Value types are the main culprit behind Java's insane memory consumption. I foun...

sievebrain · on April 14, 2016

I admire your dedication to optimisation!

But I think your conclusion is not quite right. I said above that pointer overhead is only one source of Java memory consumption, and pointed to (hah) strings as another source. You replied and said no, it's all pointers, followed by "I never even started using strings". Do you see why that approach will lead to a tilted view of where the overheads are coming from?

If your application is so memory sensitive that you can't use basic data structures like maps or strings then yes, you really need to be using C++ at that point.

In theory, especially once value types are implemented, it would be possible for a Java app to have better memory usage than an equivalent C++ app, as bytecode is a lot more compact than compiled code and the JVM can do optimisations like deduplicate strings from the heap (already). Of course how much that helps depends a lot on the application in question. But the sources of gain and loss are quite complex.

fauigerzigerk · on April 14, 2016

>You replied and said no, it's all pointers, followed by "I never even started using strings". Do you see why that approach will lead to a tilted view of where the overheads are coming from?

I see what you mean, but when I said that Java uses two or three times as much memory as Go or C++, I didn't include tons of UTF-16 strings either, assuming most people don't use as many strings as I do. If your baseline does include a large number of heap based Java String objects, the difference would be much greater than two or three times because strings alone would basically double Java's memory usage (or triple it if you store mostly short strings like words using the short string optimization in C++ for comparison)

>In theory, especially once value types are implemented, it would be possible for a Java app to have better memory usage than an equivalent C++ app, as bytecode is a lot more compact than compiled code

I'd love to see that theory :-) But let's say it was magic and the bytecode as well as the VM itself would require zero memory, any difference would still only be tens of MB. So it would be negligible if we're talking about heap sizes on the order of tens or hundereds of GB.

sievebrain · on April 15, 2016

Yes, if your heap is huge then code size savings don't matter much. I used to work with C++ apps that were routinely hundreds of megabytes in size though (giant servers that were fully statically linked). So code size isn't totally ignorable either.

WRT the theory, that depends what the heap consists of.

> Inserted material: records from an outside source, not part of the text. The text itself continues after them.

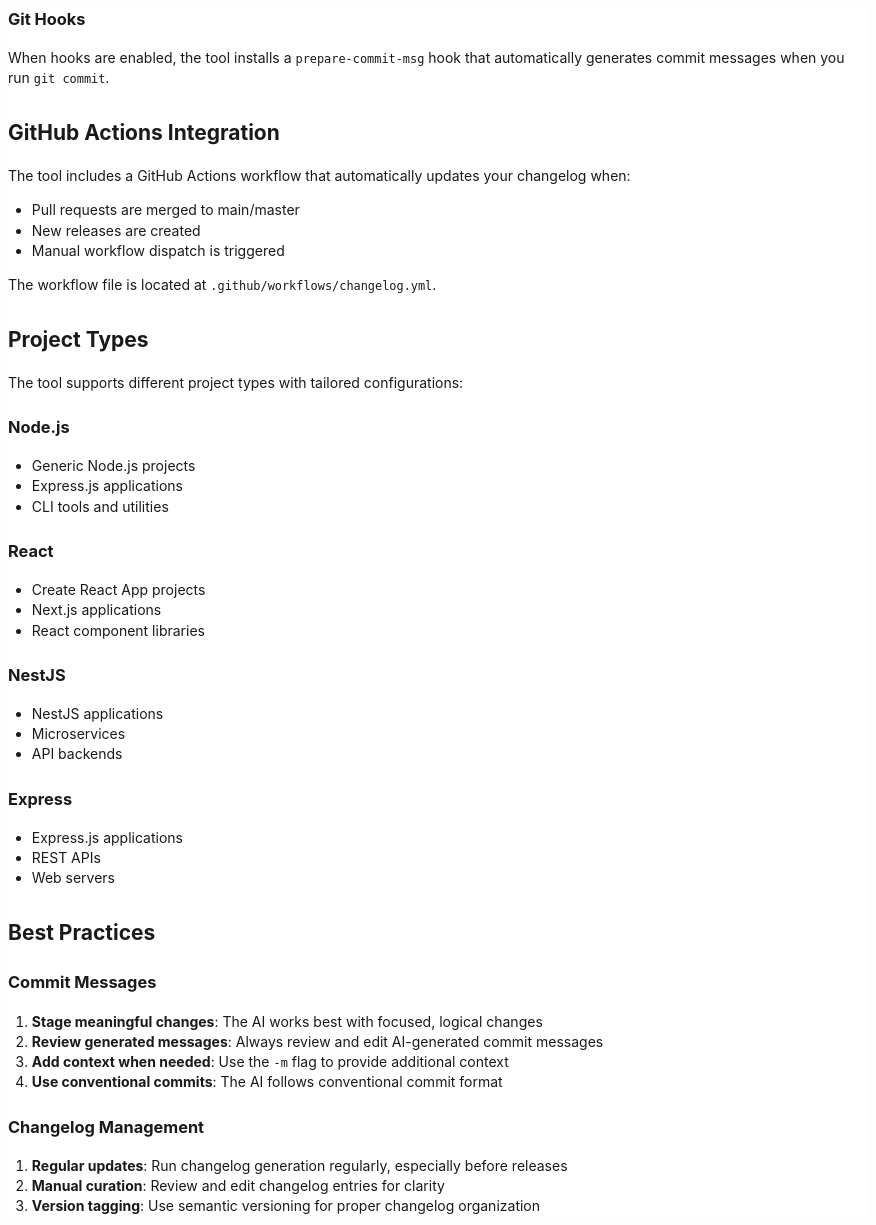 ### Git Hooks

When hooks are enabled, the tool installs a `prepare-commit-msg` hook that automatically generates commit messages when you run `git commit`.

## GitHub Actions Integration

The tool includes a GitHub Actions workflow that automatically updates your changelog when:
- Pull requests are merged to main/master
- New releases are created
- Manual workflow dispatch is triggered

The workflow file is located at `.github/workflows/changelog.yml`.

## Project Types

The tool supports different project types with tailored configurations:

### Node.js
- Generic Node.js projects
- Express.js applications
- CLI tools and utilities

### React
- Create React App projects
- Next.js applications
- React component libraries

### NestJS
- NestJS applications
- Microservices
- API backends

### Express
- Express.js applications
- REST APIs
- Web servers

## Best Practices

### Commit Messages

1. **Stage meaningful changes**: The AI works best with focused, logical changes
2. **Review generated messages**: Always review and edit AI-generated commit messages
3. **Add context when needed**: Use the `-m` flag to provide additional context
4. **Use conventional commits**: The AI follows conventional commit format

### Changelog Management

1. **Regular updates**: Run changelog generation regularly, especially before releases
2. **Manual curation**: Review and edit changelog entries for clarity
3. **Version tagging**: Use semantic versioning for proper changelog organization
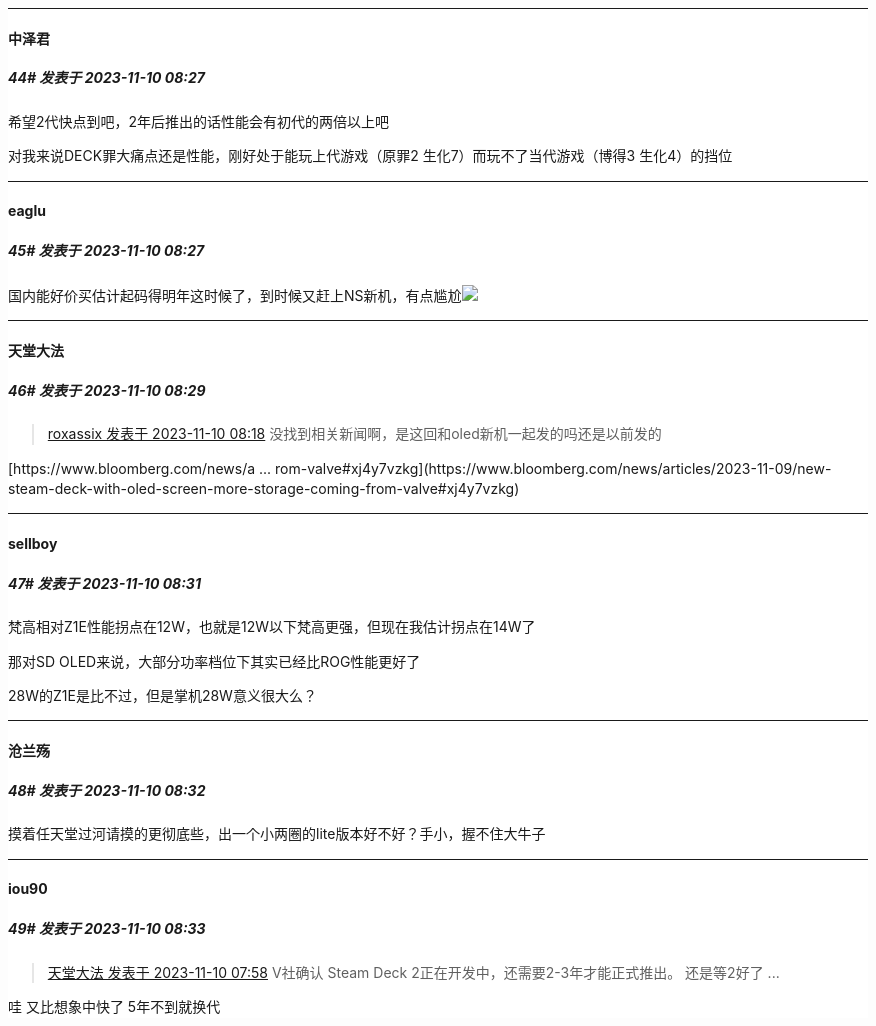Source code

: *****

####  中泽君  
##### 44#       发表于 2023-11-10 08:27

希望2代快点到吧，2年后推出的话性能会有初代的两倍以上吧

对我来说DECK罪大痛点还是性能，刚好处于能玩上代游戏（原罪2 生化7）而玩不了当代游戏（博得3 生化4）的挡位

*****

####  eaglu  
##### 45#       发表于 2023-11-10 08:27

国内能好价买估计起码得明年这时候了，到时候又赶上NS新机，有点尴尬<img src="https://static.saraba1st.com/image/smiley/face2017/001.png" referrerpolicy="no-referrer">

*****

####  天堂大法  
##### 46#       发表于 2023-11-10 08:29

<blockquote><a href="httphttps://bbs.saraba1st.com/2b/forum.php?mod=redirect&amp;goto=findpost&amp;pid=62999893&amp;ptid=2160139" target="_blank">roxassix 发表于 2023-11-10 08:18</a>
没找到相关新闻啊，是这回和oled新机一起发的吗还是以前发的</blockquote>
[https://www.bloomberg.com/news/a ... rom-valve#xj4y7vzkg](https://www.bloomberg.com/news/articles/2023-11-09/new-steam-deck-with-oled-screen-more-storage-coming-from-valve#xj4y7vzkg)

*****

####  sellboy  
##### 47#       发表于 2023-11-10 08:31

梵高相对Z1E性能拐点在12W，也就是12W以下梵高更强，但现在我估计拐点在14W了

那对SD OLED来说，大部分功率档位下其实已经比ROG性能更好了

28W的Z1E是比不过，但是掌机28W意义很大么？

*****

####  沧兰殇  
##### 48#       发表于 2023-11-10 08:32

摸着任天堂过河请摸的更彻底些，出一个小两圈的lite版本好不好？手小，握不住大牛子

*****

####  iou90  
##### 49#       发表于 2023-11-10 08:33

<blockquote><a href="httphttps://bbs.saraba1st.com/2b/forum.php?mod=redirect&amp;goto=findpost&amp;pid=62999798&amp;ptid=2160139" target="_blank">天堂大法 发表于 2023-11-10 07:58</a>
V社确认 Steam Deck 2正在开发中，还需要2-3年才能正式推出。
还是等2好了 ...</blockquote>
哇 又比想象中快了 5年不到就换代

Imagine an app where memory usage is composed primarily of std::wstring, for example, because you want fast access to individual characters (in the BMP) and know you'll be handling multiple languages. And so your heap is made up of e.g. some sort of graph structure with many different text labels that all point to each other.

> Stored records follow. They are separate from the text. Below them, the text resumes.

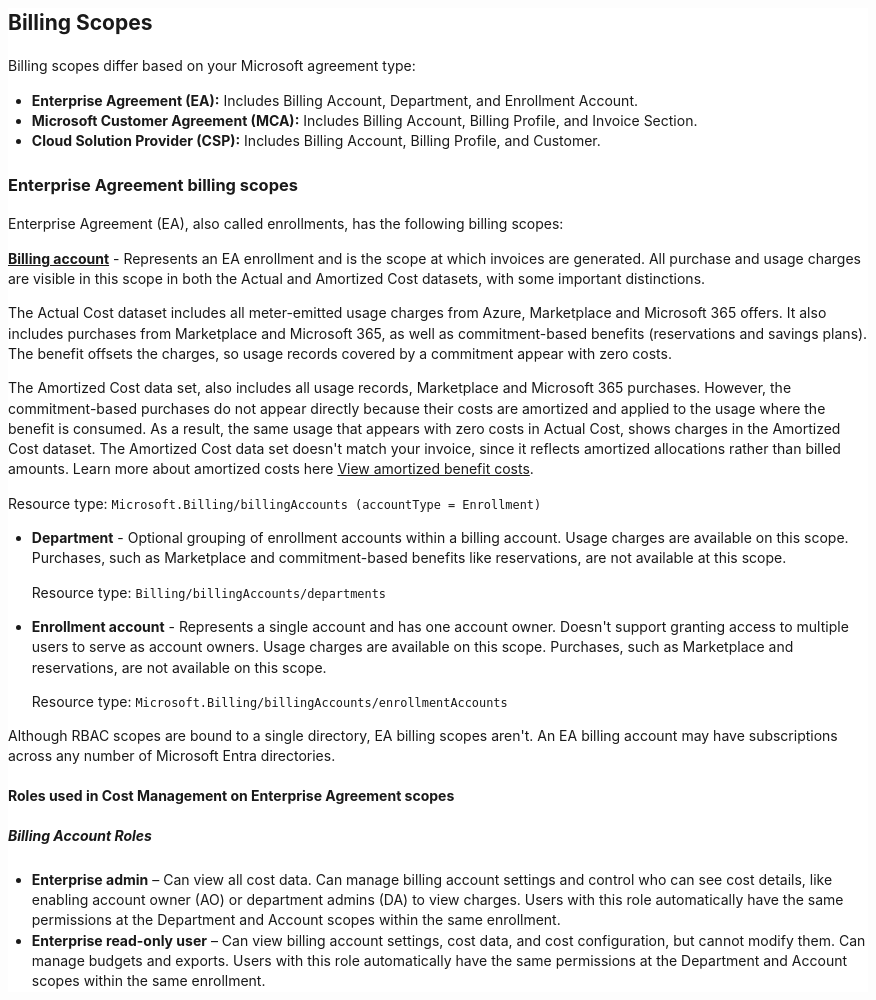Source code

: ## Billing Scopes

Billing scopes differ based on your Microsoft agreement type:

- **Enterprise Agreement (EA):** Includes Billing Account, Department, and Enrollment Account.
- **Microsoft Customer Agreement (MCA):** Includes Billing Account, Billing Profile, and Invoice Section.
- **Cloud Solution Provider (CSP):** Includes Billing Account, Billing Profile, and Customer.

### Enterprise Agreement billing scopes

Enterprise Agreement (EA), also called enrollments, has the following billing scopes:

[**Billing account**](../manage/view-all-accounts.md) - Represents an EA enrollment and is the scope at which invoices are generated. All purchase and usage charges are visible in this scope in both the Actual and Amortized Cost datasets, with some important distinctions.

The Actual Cost dataset includes all meter-emitted usage charges from Azure, Marketplace and Microsoft 365 offers. It also includes purchases from Marketplace and Microsoft 365, as well as commitment-based benefits (reservations and savings plans). The benefit offsets the charges, so usage records covered by a commitment appear with zero costs.  

The Amortized Cost data set, also includes all usage records, Marketplace and Microsoft 365 purchases. However, the commitment-based purchases do not appear directly because their costs are amortized and applied to the usage where the benefit is consumed. As a result, the same usage that appears with zero costs in Actual Cost, shows charges in the Amortized Cost dataset. The Amortized Cost data set doesn't match your invoice, since it reflects amortized allocations rather than billed amounts.
Learn more about amortized costs here [View amortized benefit costs](/azure/cost-management-billing/reservations/view-amortized-costs).

Resource type: `Microsoft.Billing/billingAccounts (accountType = Enrollment)`

- **Department** - Optional grouping of enrollment accounts within a billing account. Usage charges are available on this scope. Purchases, such as Marketplace and commitment-based benefits like reservations, are not available at this scope.

    Resource type: `Billing/billingAccounts/departments`

- **Enrollment account** - Represents a single account and has one account owner. Doesn't support granting access to multiple users to serve as account owners. Usage charges are available on this scope. Purchases, such as Marketplace and reservations, are not available on this scope.

    Resource type: `Microsoft.Billing/billingAccounts/enrollmentAccounts`

Although RBAC scopes are bound to a single directory, EA billing scopes aren't. An EA billing account may have subscriptions across any number of Microsoft Entra directories.

#### Roles used in Cost Management on Enterprise Agreement scopes

##### Billing Account Roles

- **Enterprise admin** – Can view all cost data. Can manage billing account settings and control who can see cost details, like enabling account owner (AO) or department admins (DA) to view charges. Users with this role automatically have the same permissions at the Department and Account scopes within the same enrollment.
- **Enterprise read-only user** – Can view billing account settings, cost data, and cost configuration, but cannot modify them. Can manage budgets and exports. Users with this role automatically have the same permissions at the Department and Account scopes within the same enrollment.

The JVM based app can benefit from three memory optimisations that are hard to do in C++ ... compressed OOPs, string deduplication and on-the-fly string encoding switches. OK, the last one is implemented in Java 9 which isn't released yet, but as we're theorising bear with me :)

Compressed OOPs let you use 32 bit pointers in a 64 bit app. Actually in this mode the pointer values are encoded in a way that let the app point to 4 billion objects not bytes, so you can use this if your heap is less than around 32 gigabytes. So if your graph structure is naturally pointer heavy in any language and, say, 20 gigabytes, you can benefit from this optimisation quite a lot.

String deduplication involves the garbage collector hashing strings and detecting duplicates as it scans the heap. As a String object points to the character array internally, that pointer can be rewritten and the duplicates collected, all in the background. If the labels on your graph structure are frequently duplicated for some reason, this gives you the benefits of a string interning scheme but without the need to code it up.

Finally the on-the-fly character set switching means strings that can be represented as Latin1 in memory are, with 16 bit characters only used if it's actually necessary. If your graph labels are mostly English but with some non-Latin1 text mixed in as well, this optimisation could benefit significantly.

Obviously, as they are both Turing complete, the C++ version of the app could implement all these optimisations itself. It could use 32 bit pointers on a 64 bit build, it could do its own string deduplication, etc. But then you have the same problem as you had with off-heap structures in Java etc: sure, you can write code that way, but it's a lot more pleasant when the compiler and runtime do it for you.